Wednesday, February 14, 2007

My Favorite Part of Archaeology - Dispelling Common Wisdom

More than anything, I enjoy when archaeology shows that what most of us think about the past is wrong. I don't mean just finding something new, though that is of course great. I mean going and finding the physical evidence of past alternatives to what we have normalized to be the status quo. Or finding direct contradictions to the historical record. Each of the following stories includes an element of this.

In New Kingdom Egypt, the heretic king Akhenaten was stricken from the historical record, as best as was possible. Yet his capitol city lies in ruins at Tell el-Amarna, with ample evidence for his new religion based on the Aten sun disk and the relationship between it and the royal family. Right there archaeology recovers an embarassing chapter in Egyptian history that the authorities attempted to coverup after his death. But in something of a reversal, a recent discovery at Saqqara suggests the new story is also not entirely true. Akhenaten may have shut down the temples to the old Egyptian gods, but Dutch archaeologists have found elites still being buried in the old way, honoring the old gods but using the new Amarna art style, at Saqqara during the Amarna period. Akhenaten's hegemony was not complete.

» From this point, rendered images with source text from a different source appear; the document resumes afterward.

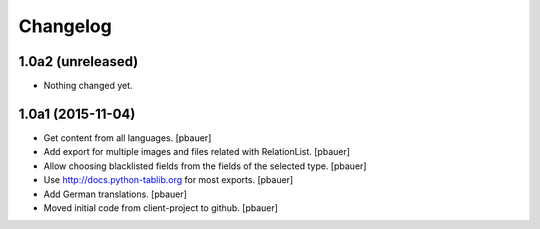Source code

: Changelog
=========


1.0a2 (unreleased)
------------------

- Nothing changed yet.


1.0a1 (2015-11-04)
------------------

- Get content from all languages.
  [pbauer]

- Add export for multiple images and files related with RelationList.
  [pbauer]

- Allow choosing blacklisted fields from the fields of the selected type.
  [pbauer]

- Use http://docs.python-tablib.org for most exports.
  [pbauer]

- Add German translations.
  [pbauer]

- Moved initial code from client-project to github.
  [pbauer]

In New York City, a pipe inspector stumbled across subterranean passages immediately next to the basement of 740 Park Avenue, the richest apartment building in the city's history and home to titans of finance and capital. This wouldn't be such a big deal, except for persistant rumors long denied that John D. Rockefeller had an escape tunnel leading from the building to his private subway. The tunnel cannot be tied to Rockefeller, and a local historian suggests the Vanderbilts as possible patrons of the construction. But clearly the legends weren't as far-fetched as previously thought.

Across the ocean in Britain, a medieval monastery in Hereford turned up something of a surprise. Thirty years ago a skeleton was dug up and was believed to be one of the monks. But re-analysis suggests that the bones are probably those of a woman. Someone has some explaining to do.